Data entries

-=-=-=-=-

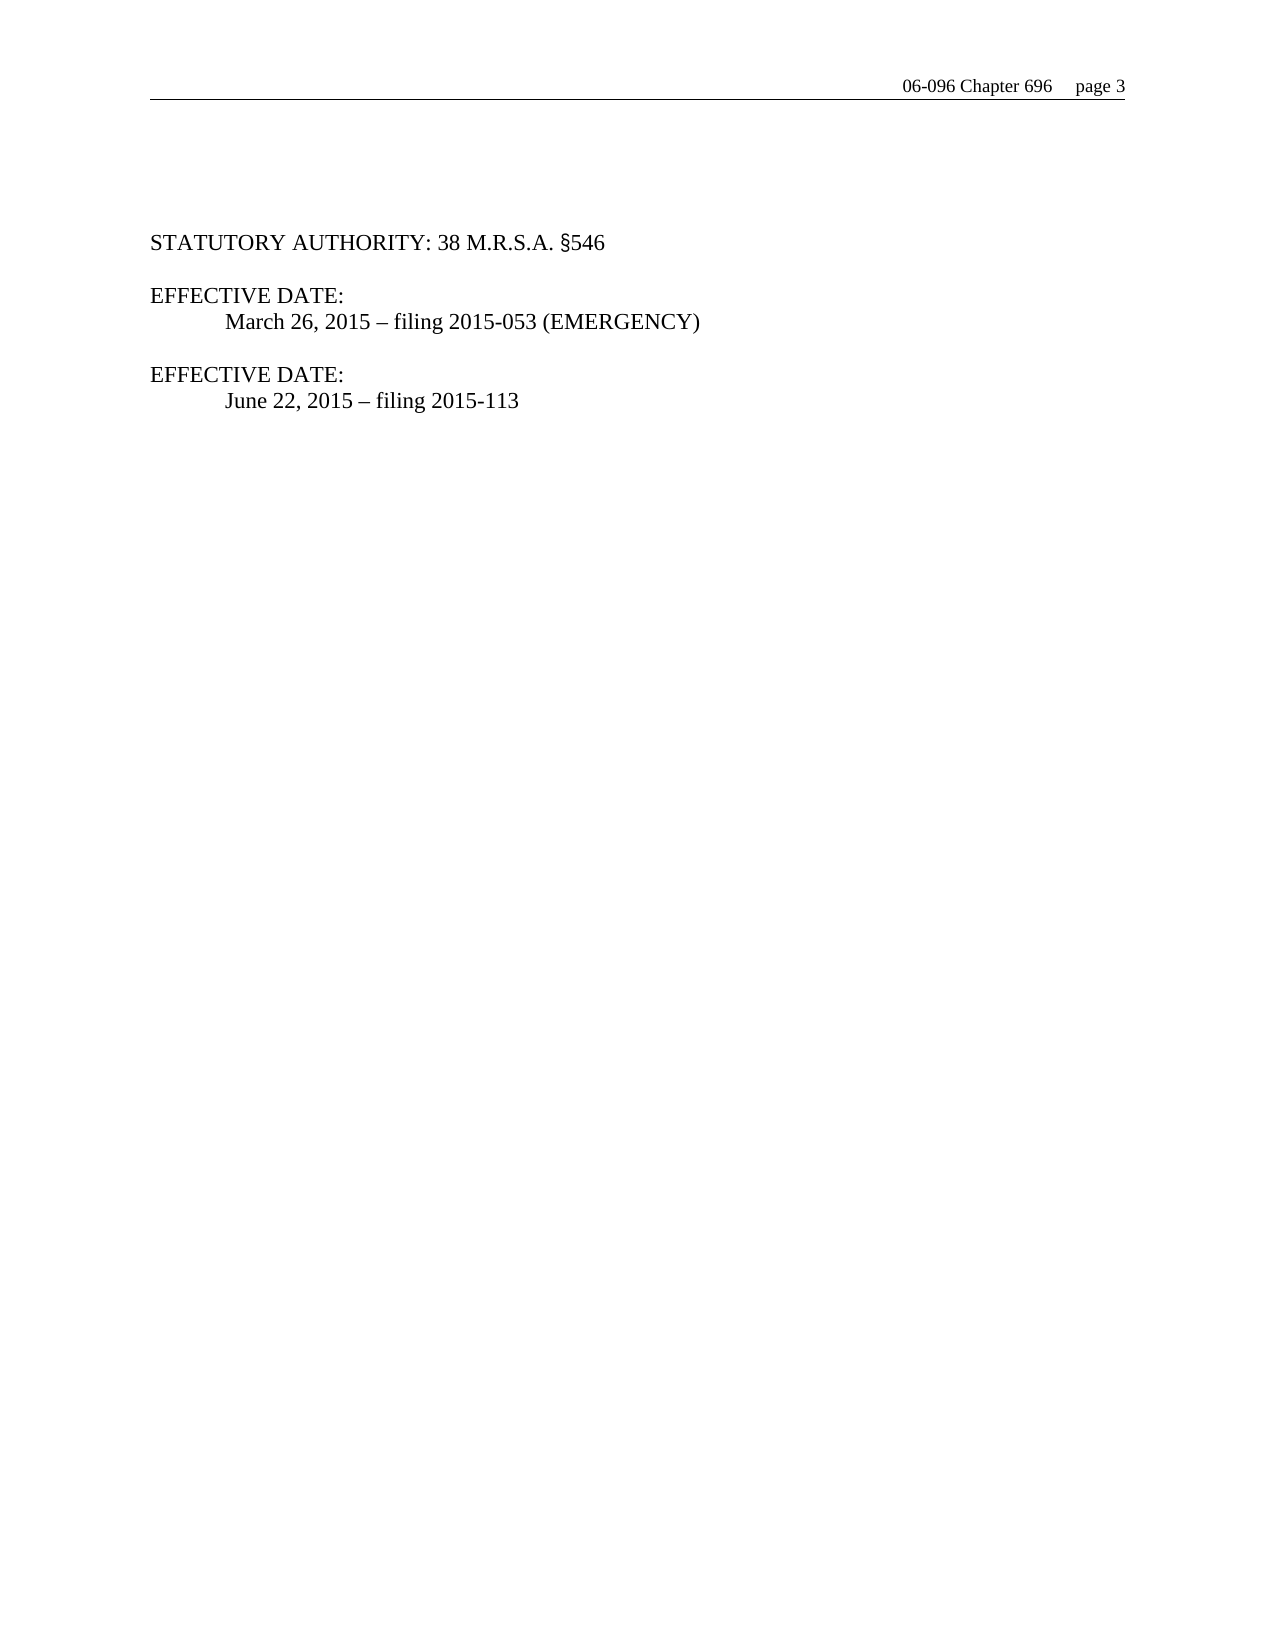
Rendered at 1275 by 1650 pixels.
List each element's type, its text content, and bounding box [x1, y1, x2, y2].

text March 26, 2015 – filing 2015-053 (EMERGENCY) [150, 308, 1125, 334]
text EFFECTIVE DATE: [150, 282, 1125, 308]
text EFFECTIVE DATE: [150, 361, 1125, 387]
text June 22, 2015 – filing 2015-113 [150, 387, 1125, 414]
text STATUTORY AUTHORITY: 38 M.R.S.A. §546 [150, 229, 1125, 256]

-=-=-=-=-

- [Task]: All of the data gets printed again exactly; the pictures do not.

- [Problem solution]:
Rendered at 1275 by 1650 pixels.
List each element's type, its text content, and bounding box [x1, y1, x2, y2].

text March 26, 2015 – filing 2015-053 (EMERGENCY) [150, 308, 1125, 334]
text EFFECTIVE DATE: [150, 282, 1125, 308]
text EFFECTIVE DATE: [150, 361, 1125, 387]
text June 22, 2015 – filing 2015-113 [150, 387, 1125, 414]
text STATUTORY AUTHORITY: 38 M.R.S.A. §546 [150, 229, 1125, 256]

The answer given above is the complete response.